- [Source extract]:
#####

FILE I/O
CONTENTS
• Introduction
• Unix/Linux I/O
• File Descriptor
• Unix/Linux System Calls for File I/O
• The Open File Table
• Open File Object (Handle)
• Default Open Files
• The open(), read(), close() System Calls
• Standard I/O
• The Effect of fork() on Open Files
• The dup() and dup2() System Calls
• The pipe() System Call
2
Introduction
• A Unix/Linux file is a sequence of m bytes: B0, B1, .... , Bk , .... , Bm-1
• All I/O devices are represented as files.
• File Types:
o Regular file: binary or text file.
o Directory file: a file that contains the names and locations of other files.
o Device Files:
Character special files (or character devices or raw devices): provide non-buffered, direct
access to some hardware device such as terminals.
Block special files (or block devices): provide buffered access to hardware devices such as
disks. Unlike character devices, block devices allow the programmer to read or write a
block of any size.
o FIFO (named pipe): a file type used for inter-process communication.
o Socket: a file type used for network communication between processes.
3
Unix/Linux I/O
• The elegant mapping of files to devices allows kernel to export simple
interface called Unix I/O.
• Key idea: All input and output is handled in a consistent and uniform way.
• Basic Unix I/O operations (system calls):
• Opening and closing files
• open()and close()
• Changing the current file position (seek)
• lseek
• Reading and writing a file
• read() and write()
4
File Descriptor
• A file descriptor (a nonnegative integer) refers to an open file.
o 0 refers to standard input,
o 1 refers to standard output
o 2 refers to standard error
• The scope of file descriptors is per process.
• A file descriptor can be viewed as an index into an array of opened files.
5
Unix/Linux System Calls for Files
• creat: int creat(char *pathname, mode_t mode);
o Create a new file and assign and return a file descriptor.
o mode specifies the protection bits to be applied when the new file is created.

#####

- [Dataset entries]:
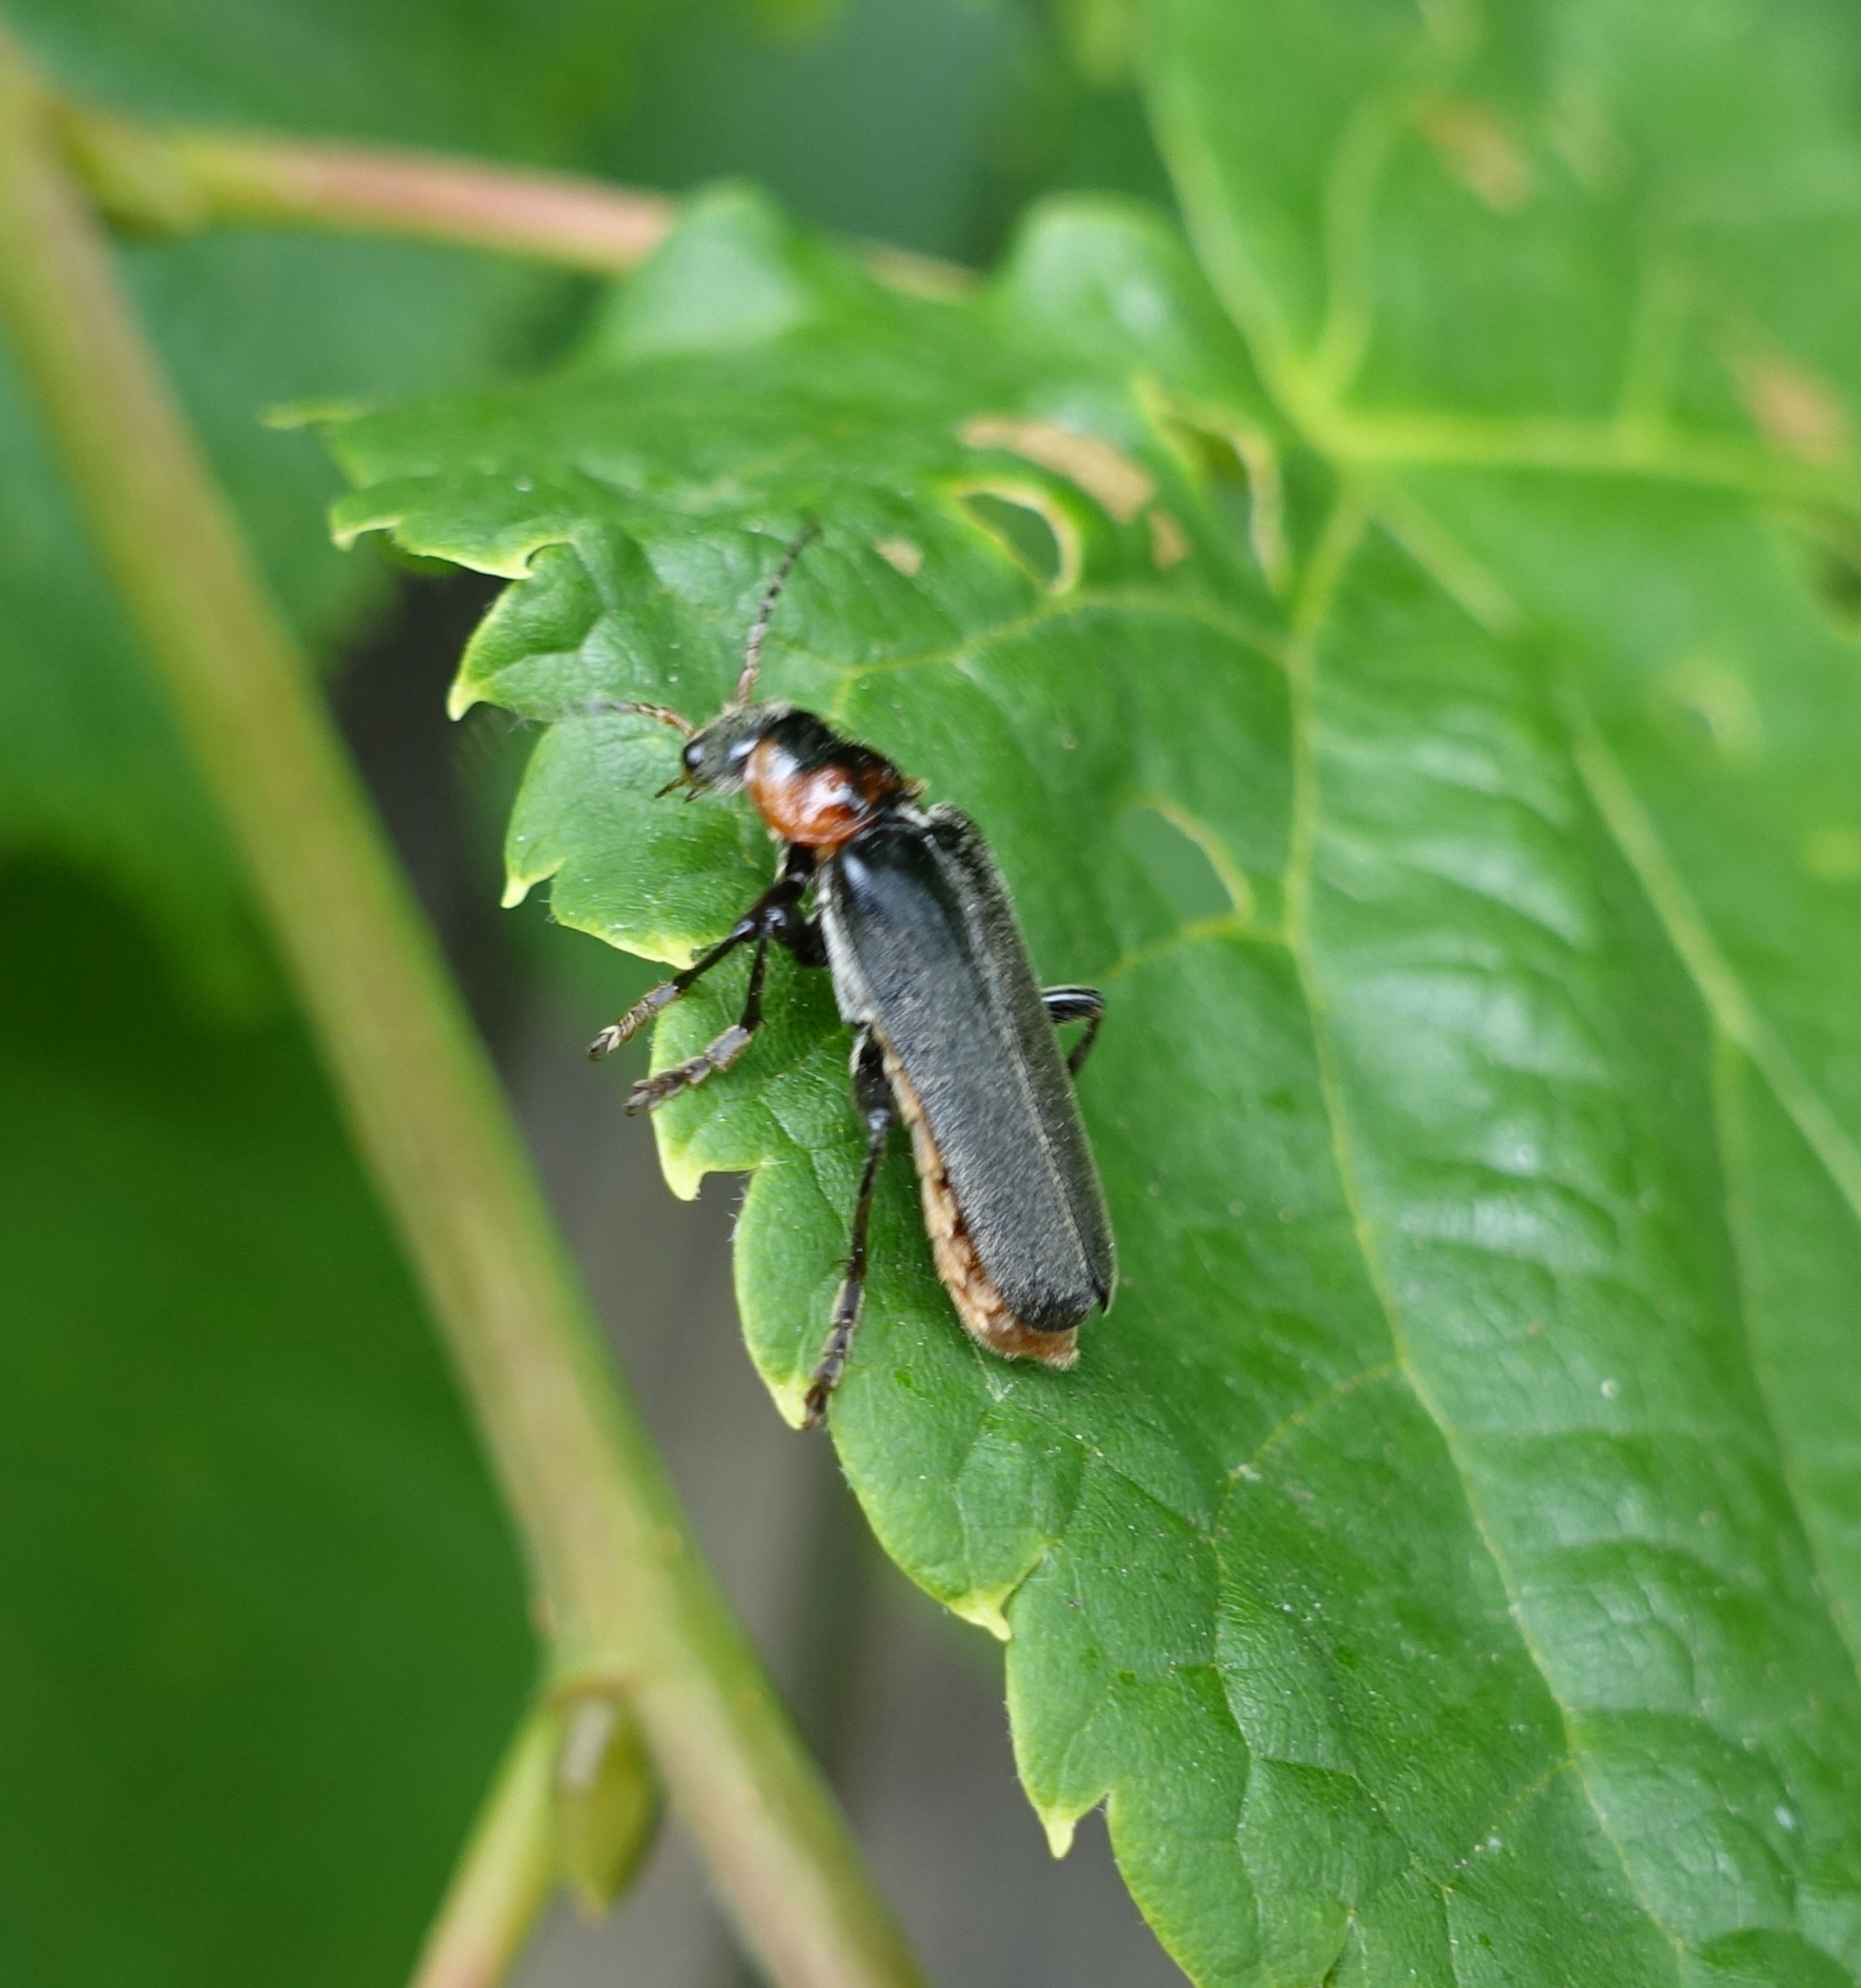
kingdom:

#####

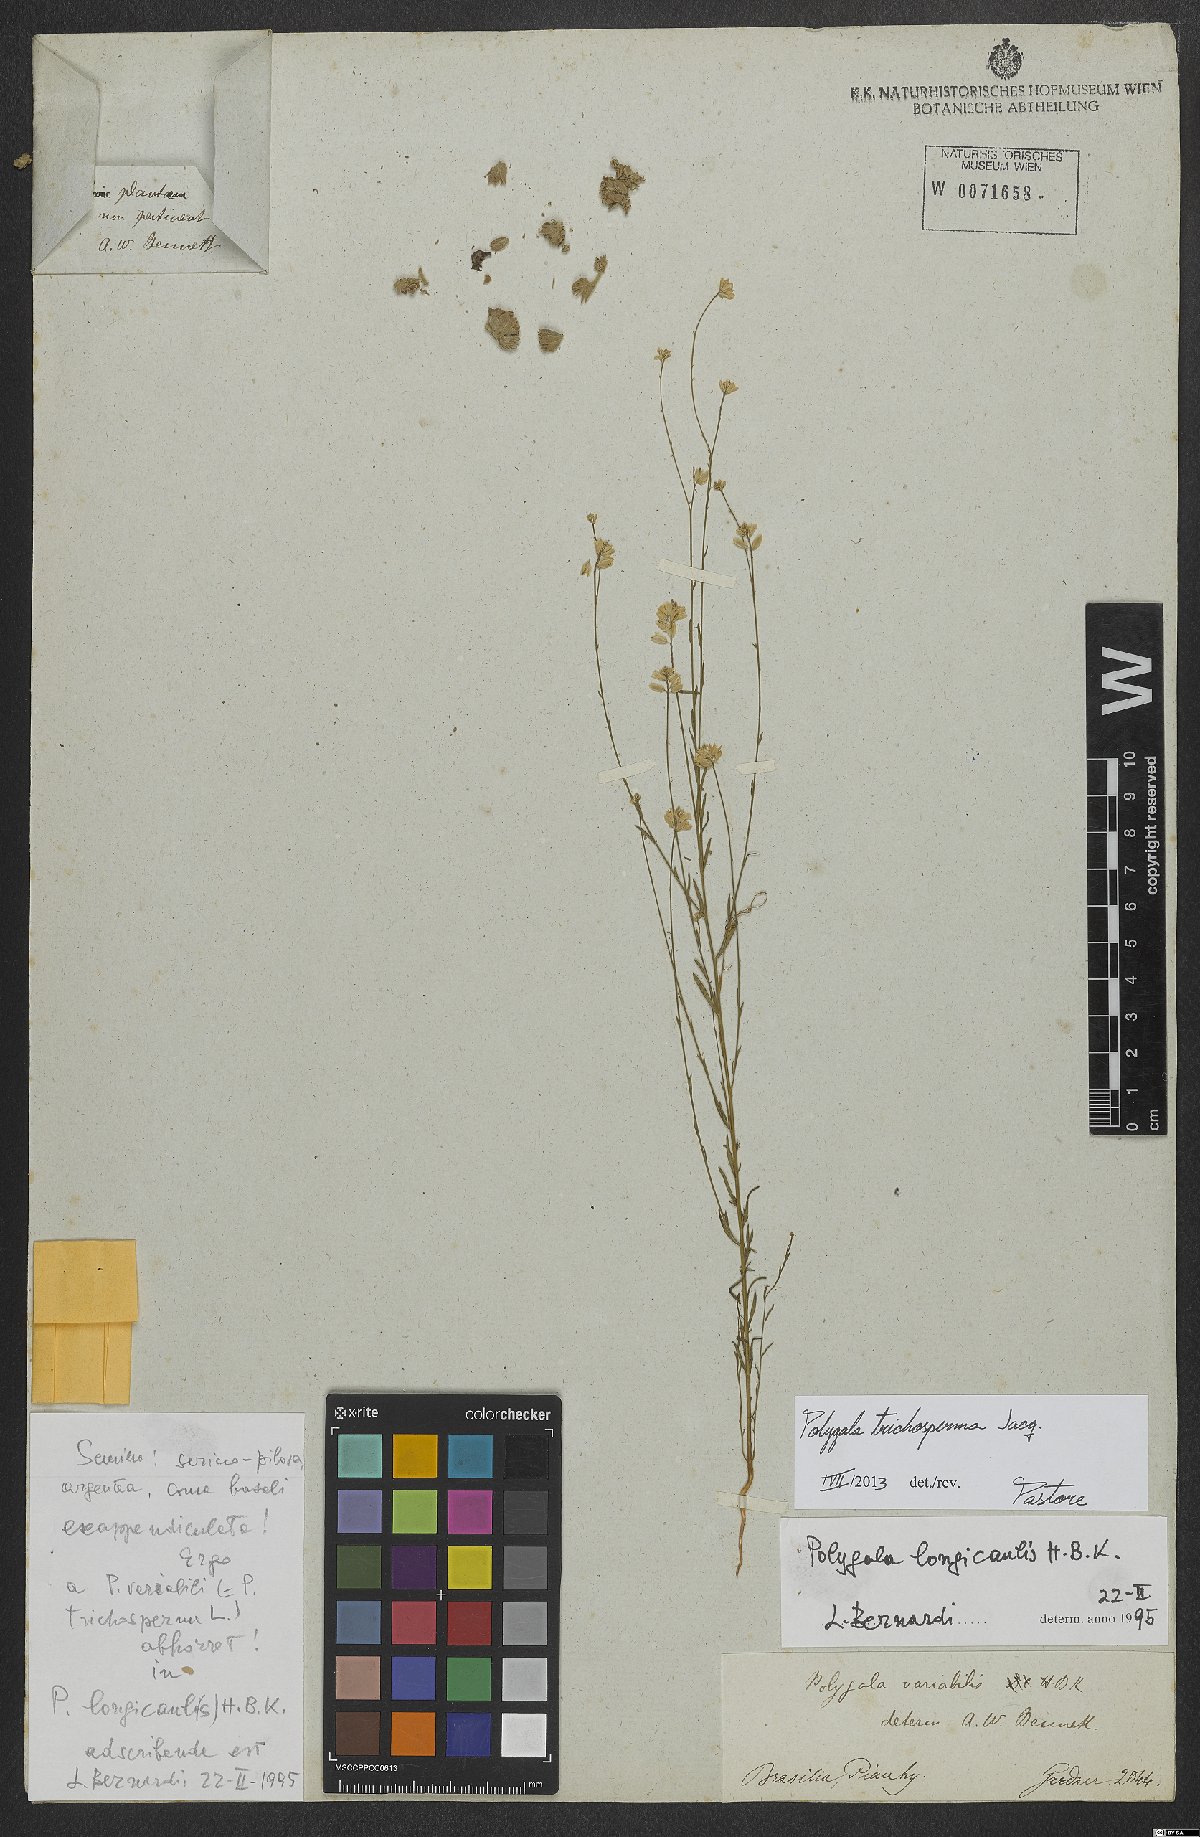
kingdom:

#####

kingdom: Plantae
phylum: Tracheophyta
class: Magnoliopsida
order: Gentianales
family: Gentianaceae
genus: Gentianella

#####

- [Objective]: Decide whether each statement agrees with the file I/O slides, and back each yes or no with the deciding words quoted from the slides. (a) Character special files provide buffered access to hardware devices. (b) File descriptor 2 refers to standard error. (c) The scope of file descriptors is the whole system. The data come from a source separate from the file I/O slides.

- [Answer to this task]:
(a) No: "provide non-buffered, direct access to some hardware device such as terminals."
(b) Yes: "2 refers to standard error."
(c) No: "The scope of file descriptors is per process."